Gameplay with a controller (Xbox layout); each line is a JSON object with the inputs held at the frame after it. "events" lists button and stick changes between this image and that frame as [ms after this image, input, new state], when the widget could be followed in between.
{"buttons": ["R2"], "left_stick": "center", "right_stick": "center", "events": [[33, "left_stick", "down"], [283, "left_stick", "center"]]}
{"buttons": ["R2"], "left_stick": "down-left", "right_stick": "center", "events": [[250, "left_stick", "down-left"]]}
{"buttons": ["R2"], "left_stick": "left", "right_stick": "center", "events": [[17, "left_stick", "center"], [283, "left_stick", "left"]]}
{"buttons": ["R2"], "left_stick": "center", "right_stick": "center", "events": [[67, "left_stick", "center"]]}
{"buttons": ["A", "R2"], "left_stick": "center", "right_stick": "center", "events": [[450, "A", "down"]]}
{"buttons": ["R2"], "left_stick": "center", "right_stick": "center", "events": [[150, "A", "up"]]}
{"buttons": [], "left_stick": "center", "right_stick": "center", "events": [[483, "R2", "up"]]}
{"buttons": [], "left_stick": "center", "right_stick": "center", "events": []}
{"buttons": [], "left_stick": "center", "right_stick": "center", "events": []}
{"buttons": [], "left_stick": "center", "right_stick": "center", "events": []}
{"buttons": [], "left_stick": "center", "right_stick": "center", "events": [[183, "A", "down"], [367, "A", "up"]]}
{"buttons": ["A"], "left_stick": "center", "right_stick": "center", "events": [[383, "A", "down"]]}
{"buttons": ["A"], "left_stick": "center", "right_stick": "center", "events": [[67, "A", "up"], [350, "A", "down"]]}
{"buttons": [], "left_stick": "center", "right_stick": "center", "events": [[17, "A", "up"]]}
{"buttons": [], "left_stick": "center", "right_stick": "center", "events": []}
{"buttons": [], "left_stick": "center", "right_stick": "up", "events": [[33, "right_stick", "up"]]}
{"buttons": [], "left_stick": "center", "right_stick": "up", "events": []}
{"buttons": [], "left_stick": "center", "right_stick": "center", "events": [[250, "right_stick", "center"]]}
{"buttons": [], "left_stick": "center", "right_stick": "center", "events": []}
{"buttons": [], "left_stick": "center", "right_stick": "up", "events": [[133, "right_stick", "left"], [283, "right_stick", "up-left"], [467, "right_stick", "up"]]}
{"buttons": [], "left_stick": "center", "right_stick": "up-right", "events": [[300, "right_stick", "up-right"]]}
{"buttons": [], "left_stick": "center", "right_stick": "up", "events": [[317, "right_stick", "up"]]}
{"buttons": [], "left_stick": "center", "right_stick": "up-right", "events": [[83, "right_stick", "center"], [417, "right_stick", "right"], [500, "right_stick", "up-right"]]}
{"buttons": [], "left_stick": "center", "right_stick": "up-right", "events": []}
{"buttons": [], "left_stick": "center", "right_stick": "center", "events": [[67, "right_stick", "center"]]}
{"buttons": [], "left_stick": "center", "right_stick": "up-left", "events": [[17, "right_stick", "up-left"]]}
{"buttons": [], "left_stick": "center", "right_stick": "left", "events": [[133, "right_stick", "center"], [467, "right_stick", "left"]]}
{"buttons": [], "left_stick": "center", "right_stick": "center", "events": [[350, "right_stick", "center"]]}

◇ ◇ ◇ ◇

◆ **EXERCISE GOAL**:
If a line in the data contains the string "down", copy it.

◆ **EXERCISE RESPONSE**:
{"buttons": ["R2"], "left_stick": "center", "right_stick": "center", "events": [[33, "left_stick", "down"], [283, "left_stick", "center"]]}
{"buttons": ["R2"], "left_stick": "down-left", "right_stick": "center", "events": [[250, "left_stick", "down-left"]]}
{"buttons": ["A", "R2"], "left_stick": "center", "right_stick": "center", "events": [[450, "A", "down"]]}
{"buttons": [], "left_stick": "center", "right_stick": "center", "events": [[183, "A", "down"], [367, "A", "up"]]}
{"buttons": ["A"], "left_stick": "center", "right_stick": "center", "events": [[383, "A", "down"]]}
{"buttons": ["A"], "left_stick": "center", "right_stick": "center", "events": [[67, "A", "up"], [350, "A", "down"]]}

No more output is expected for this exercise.